**Page text**:
Book Review: THE RED BOOK (Family Court Practice 2011)

Many will already have their Red Book by now. But many will still be pondering it, increasingly conscious of the delicate balance between overheads and income. But really, if ever there was a year when you needed an up to date FCP it is this year. 2010 editions are pretty much obsolete as a result of the introduction of the FPR 2010, and for those of you like me who have been getting by on a 2009 edition and the occasional borrow of a 2010 – you really need to take a deep breath and click “buy”.

First things first: it’s not much bigger. Some things are new or additional, others have become redundant or have been repealed.

The Red Book 2011

Of course it is already out of date, as is the way with any print publication. The FPR have been amended already and the Red Book will not incorporate this. It does however contain the new Care Planning, Placement & Case Review (England) Regs 2010 which replace the Placement with Parents Regs (not in Wales).

The format is pretty familiar: Procedural Guides and then Statutes make up the first two sections. However there is now a separate section for Procedure Rules, and this is set out so as to incorporate the PDs to each part of the rules at the end of that part, rather than in a separate PDs section. This seems a sensible decision and is quite workable. Also in this section are relevant extracts of the CPR, CCR, Mags Court Rules and Supreme Court Rules.

There is now a much smaller section for Statutory Instruments, the most regularly relevant of which are likely to be the CPPCR Regs mentioned above, the Allocation & Transfer of Proceedings Order and the provisions on appeals and international adoptions.

Part V contains all the pre-existing PDs which are not specifically incorporated into the FPR but which are “thought to be still in force at the time of going to press”. As may be imagined, many are rather arcane or obscure, but a few are likely to be useful from time to time.

As previously European material is contained in the final Part.

I have been trialling this edition of the Red Book in court for a couple of weeks, but it is difficult without a rather more sustained period of use to assess the index fully. It appears from my limited test drive that the index may be rather more comprehensive in this edition than previously. The utterly useless index has always been something of a bugbear with me, whilst the logical arrangement of sections by type and in alphabetical order has always been something of a saving grace.

**Task brief**: Reproduce word for word the passage of the Red Book review between "As previously European" and "a saving grace.", inclusive.

**Dataset content**:
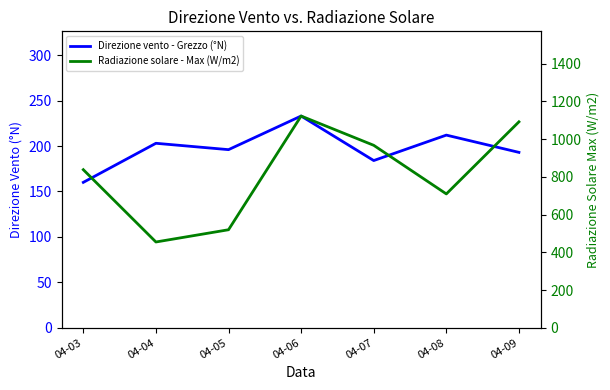

At which category is the sum across all series the highest?

04-06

**Solution to this problem**:
As previously European material is contained in the final Part.

I have been trialling this edition of the Red Book in court for a couple of weeks, but it is difficult without a rather more sustained period of use to assess the index fully. It appears from my limited test drive that the index may be rather more comprehensive in this edition than previously. The utterly useless index has always been something of a bugbear with me, whilst the logical arrangement of sections by type and in alphabetical order has always been something of a saving grace.